Michael O'Flaherty, director of the EU Agency for Fundamental Rights, was in Luxembourg on a two-day bilateral visit. Twitter/EU zu Lëtzebuerg

Michael O'Flaherty, director of the EU Agency for Fundamental Rights, was in Luxembourg on a two-day bilateral visit. Twitter/EU zu Lëtzebuerg

The Vienna-based agency’s second survey on “Being Black in the EU” reveals that discrimination in Luxembourg in some ways is worse than the EU average. The survey focused on immigrants across 12 EU member states who were of sub-Saharan Africa origins. It found that the prevalence of perceived racist harassment in the five years prior to the survey was at 52% in Luxembourg, compared to the countries’ group average of 30%. 

“There is a very strong tendency not to report the incidents,” O’Flaherty added. “In the EU, only 12% are reporting incidents, compared to 15% in Luxembourg.”

However, he says there is also a problem when it comes to awareness on the range of places people can go to complain: “EU-wide, 38% know of an equality body, here only 12%”. 

Figures were somewhat better when it came to police engagement in Luxembourg. Of people stopped in the last five years, O’Flaherty says there is a slightly higher stop rate for Luxembourg (31% versus 26% for the EU average), but when asked whether they are being treated respectfully, 62% of respondents in the grand duchy said they were, compared to 59% on the average. 

“Worrying” rise of antisemitism in EU

Luxembourg was included in the discrimination but not in the survey on antisemitism. O’Flaherty says this is because the Jewish population is too small in Luxembourg to guarantee anonymity. Nevertheless, he says that the survey “captures views of 96% of the Jewish population of Europe”. 

He added: “The rise of antisemitism in Europe is really worrying for us right now.”

The survey results reveal that around 90% of Jews have experienced a direct act of discrimination, mainly online. “There’s a big problem in the public space, in the media and also public discourse,” O’Flaherty said, adding: “Jews are not reporting incidents, and this is very important because it means that official figures, which are based on reporting incidents, in no way correspond with the reality.” He says some 80% of cases are not reported. 

Across the EU, per the study, some 38% of Jews are considerating emigrating due to concerns linked to antisemitism. 

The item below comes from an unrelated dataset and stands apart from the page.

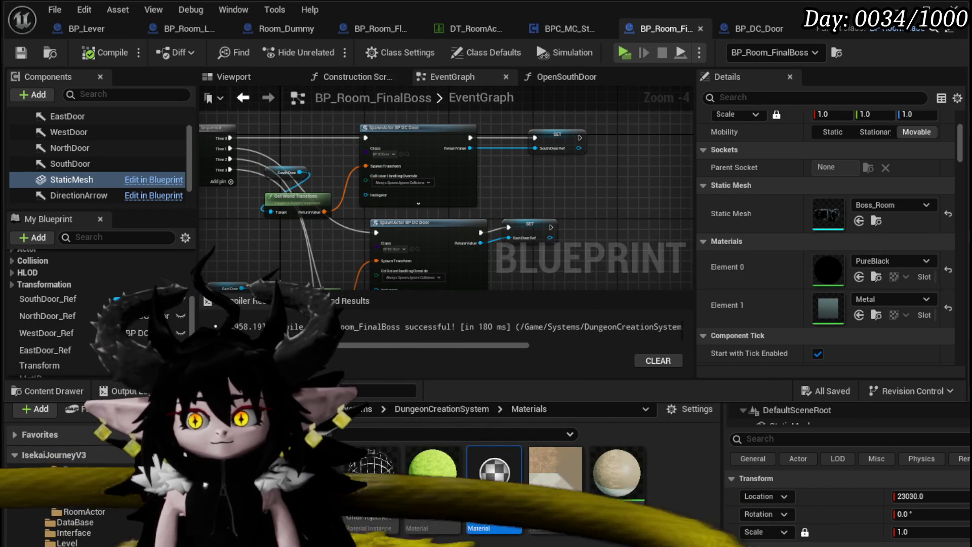
type("BlackTwoS")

The EU Agency for Fundamental Rights publishes a handbook and offers tools to work with states and societies to address situations, and he says it is key to reinvest in education. 

“The inevitability, the tragedy, is that there are fewer Holocaust survivors to tell their story, and we have largely relied on [them] to be the messengers to new generations. But we have to find a new way for the future,” O’Flaherty stated. 

He added that Luxembourg is in “a natural leadership position to reengage this issue in the EU and more widely,” given the fact that the country took on the presidency of the International Holocaust Remembrance Alliance this year. 

The populism link

The Vienna-based EU Agency for Fundamental Rights has also been publishing information about the migrant situation in Europe since 2015, looking at the most impacted EU member states in particular. 

O’Flaherty says there has been a rise in intolerance and attacks on the migrant population. “We see more attacks on reception centres, more swastikas appearing on walls, more anti-Muslim rhetoric…it has to have a link with patterns of racism.”

He added that there’s “an obvious relation between populism… and the increasing ‘othering’ of groups in our society… it’s unacceptable and inadequately prosecuted.”